Start of Data to use

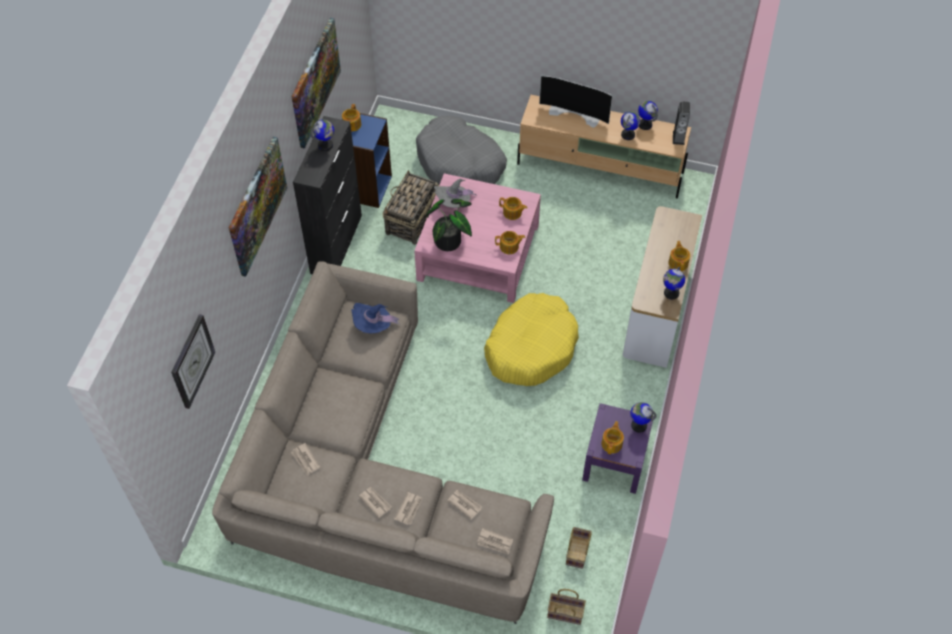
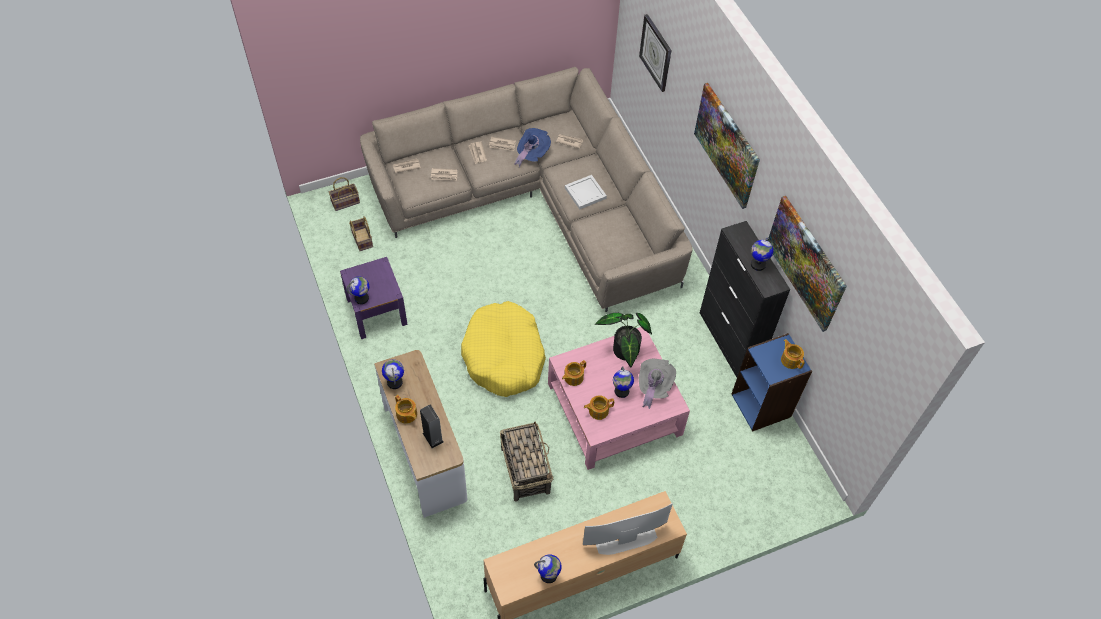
camera: 140 degrees right, 0 degrees up
blue hat [351,303,400,333] -> blue hat moved to [515,128,551,168]
basket [383,170,439,245] -> basket moved to [500,422,554,502]
grey dog bed [416,116,507,185] -> none
teapot [601,421,624,454] -> none
globe [621,111,640,140] -> globe moved to [613,366,634,398]
speaker [673,101,690,145] -> speaker moved to [420,405,444,448]
none -> white tray [565,175,607,210]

End of Data to use

- Work request: Only the lines from the one with "blue hat [351,303,400,333]" through the final line above belong in the answer, each retyped exactly.

- Exercise answer:
blue hat [351,303,400,333] -> blue hat moved to [515,128,551,168]
basket [383,170,439,245] -> basket moved to [500,422,554,502]
grey dog bed [416,116,507,185] -> none
teapot [601,421,624,454] -> none
globe [621,111,640,140] -> globe moved to [613,366,634,398]
speaker [673,101,690,145] -> speaker moved to [420,405,444,448]
none -> white tray [565,175,607,210]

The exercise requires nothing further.